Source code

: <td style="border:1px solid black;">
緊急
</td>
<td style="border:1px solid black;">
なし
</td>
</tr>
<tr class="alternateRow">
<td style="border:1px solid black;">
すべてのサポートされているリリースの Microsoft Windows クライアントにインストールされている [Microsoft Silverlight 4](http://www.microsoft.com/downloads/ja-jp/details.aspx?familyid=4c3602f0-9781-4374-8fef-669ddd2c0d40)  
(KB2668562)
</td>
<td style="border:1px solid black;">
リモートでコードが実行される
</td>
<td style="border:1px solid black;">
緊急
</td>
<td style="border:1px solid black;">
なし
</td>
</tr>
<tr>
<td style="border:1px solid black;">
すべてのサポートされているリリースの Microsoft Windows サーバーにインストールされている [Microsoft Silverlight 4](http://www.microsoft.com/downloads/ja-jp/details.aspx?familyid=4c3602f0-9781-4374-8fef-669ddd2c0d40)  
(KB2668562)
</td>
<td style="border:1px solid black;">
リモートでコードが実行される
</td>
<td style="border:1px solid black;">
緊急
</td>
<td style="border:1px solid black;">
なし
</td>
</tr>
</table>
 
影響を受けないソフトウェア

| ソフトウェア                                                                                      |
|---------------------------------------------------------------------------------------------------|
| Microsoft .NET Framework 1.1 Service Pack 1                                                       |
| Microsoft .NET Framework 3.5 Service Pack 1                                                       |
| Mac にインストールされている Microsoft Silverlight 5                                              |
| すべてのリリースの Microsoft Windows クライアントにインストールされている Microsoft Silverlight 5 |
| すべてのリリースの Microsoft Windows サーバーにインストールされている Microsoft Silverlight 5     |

Exercise directions: Each entry must be retyped exactly as it was written above.

Expected answer:
Source code

: <td style="border:1px solid black;">
緊急
</td>
<td style="border:1px solid black;">
なし
</td>
</tr>
<tr class="alternateRow">
<td style="border:1px solid black;">
すべてのサポートされているリリースの Microsoft Windows クライアントにインストールされている [Microsoft Silverlight 4](http://www.microsoft.com/downloads/ja-jp/details.aspx?familyid=4c3602f0-9781-4374-8fef-669ddd2c0d40)  
(KB2668562)
</td>
<td style="border:1px solid black;">
リモートでコードが実行される
</td>
<td style="border:1px solid black;">
緊急
</td>
<td style="border:1px solid black;">
なし
</td>
</tr>
<tr>
<td style="border:1px solid black;">
すべてのサポートされているリリースの Microsoft Windows サーバーにインストールされている [Microsoft Silverlight 4](http://www.microsoft.com/downloads/ja-jp/details.aspx?familyid=4c3602f0-9781-4374-8fef-669ddd2c0d40)  
(KB2668562)
</td>
<td style="border:1px solid black;">
リモートでコードが実行される
</td>
<td style="border:1px solid black;">
緊急
</td>
<td style="border:1px solid black;">
なし
</td>
</tr>
</table>
 
影響を受けないソフトウェア

| ソフトウェア                                                                                      |
|---------------------------------------------------------------------------------------------------|
| Microsoft .NET Framework 1.1 Service Pack 1                                                       |
| Microsoft .NET Framework 3.5 Service Pack 1                                                       |
| Mac にインストールされている Microsoft Silverlight 5                                              |
| すべてのリリースの Microsoft Windows クライアントにインストールされている Microsoft Silverlight 5 |
| すべてのリリースの Microsoft Windows サーバーにインストールされている Microsoft Silverlight 5     |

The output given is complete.